Dance

‘Calcium,’ ‘Glass Pieces’ Lift the Weight of Dance History

Written By Guillermo Perez
January 5, 2018 at 7:52 PM

The future came a long time ago. That impression arose in two forward-pointing yet decades-old company premieres on Miami City Ballet’s second program of the season. In the opening performance at the Adrienne Arsht Center for the Performing Arts, Peter Martins’ “Calcium Light Night” from 1977 and Jerome Robbins’ “Glass Pieces” from 1983 carried the weight of dance history while keeping current value.

Barbed and tightly coiled, “Calcium” seems to move at the speed of impulse yet reveals an exquisitely timed mechanism.This duet introduced Martins, now New York City Ballet’s artistic director, as a promising choreographer.Yet—rocketing over neoclassicism—it remains an anomaly in his repertoire.The unorthodox rhythms and tonalities in the Charles Ives score, boisterous or eerie by turns, inspired in Martins an arch creativity.

“Calcium” unfolded in a center-stage square of unforgiving illumination.The unitards—blue for the man, red for the woman—against the black depth of the stage suggested color field paintings that sprouted arms and legs.In solos first and finally matched up, Kleber Rebello and then Nathalia Arja showed plenty of spunk and spring.He applied his knack for playing divine jesters, and she—whether echoing his moves or going on pointe on her own unabashed mission— was kittenish, teasing us with glimpses of a prowling tigress.
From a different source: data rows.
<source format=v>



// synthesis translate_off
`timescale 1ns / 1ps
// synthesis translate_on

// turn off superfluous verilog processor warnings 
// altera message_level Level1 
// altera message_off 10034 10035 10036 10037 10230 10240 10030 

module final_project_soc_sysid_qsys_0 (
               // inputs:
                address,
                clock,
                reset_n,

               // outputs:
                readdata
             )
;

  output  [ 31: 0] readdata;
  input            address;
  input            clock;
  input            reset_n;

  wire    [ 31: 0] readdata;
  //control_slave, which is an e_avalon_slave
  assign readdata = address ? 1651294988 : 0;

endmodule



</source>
These dancers turned focused progressions into a high-wire act.

In its incremental moves and sweeping repetitions, “Glass Pieces” provided a visually engaging response—influenced by postmodern dance—to the reiterative measures of three Philip Glass compositions. But, coming from the dawn of our electronic era, it also seemed to anticipate today’s world of ubiquitous screens.
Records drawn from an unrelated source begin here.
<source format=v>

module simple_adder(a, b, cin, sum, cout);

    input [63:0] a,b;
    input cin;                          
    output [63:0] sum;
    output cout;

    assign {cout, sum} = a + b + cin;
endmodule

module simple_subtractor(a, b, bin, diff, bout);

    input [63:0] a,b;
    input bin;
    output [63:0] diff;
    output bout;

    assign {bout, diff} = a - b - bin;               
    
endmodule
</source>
“Rubric,” the first segment, featured a grid-pattern backdrop that loomed over lines of crisscrossing dancers, in contrast to three couples (Renan Cerdeiro and Tricia Albertson; Jovani Furlan and Callie Manning; Chase Swatosh and Jordan-Elizabeth Long) moving in spirited classical moves. “Façades” framed a stream of bobbing figures silhouetted by a blue-grey, LCD-like light; while in front of them Simone Messmer and Rainer Krenstetter projected solemnity like celebrants in a temple.“Akhnaten,” a pounding march, brightened the stage with advancing sextets of men before the full ensemble flooded in, earlier cool calculations giving way to a primeval force.

Those mind-driven displays contrasted with the vintage-Broadway lyricism of Kenneth MacMillan’s “Carousel Pas de Deux,” another company premiere. The lusty pair in this encounter—using an orchestrated medley from the Richard Rodgers musical—found only fleeting satisfaction amid erotic turmoil. Though girlish, Jennifer Lauren kicked out and raised her fists in frustration before melting into the promise of passion. Embracing her, often in effusive lifts, Cerdeiro trafficked in a roguish magnetism prior to running off.

The true heart of this program lay in Balanchine’s “Serenade,” where the mathematics of formations still astonish. Albertson, a refined ballerina, favored subtle interpretation, floating on the Tchaikovsky score in her journey from initiate to icon, partnered adroitly by Reyneris Reyes.Emily Bromberg was at her beguiling best as a mysteriousguide for Didier Bramaz.And Jeanette Delgado carried the light of all-out classicism.Throughout, Gary Sheldon’s baton kept the orchestra on pace in a very demanding range of music.

Feb.4-5 at the Broward Center for the Performing Arts; www.miamicityballet.org.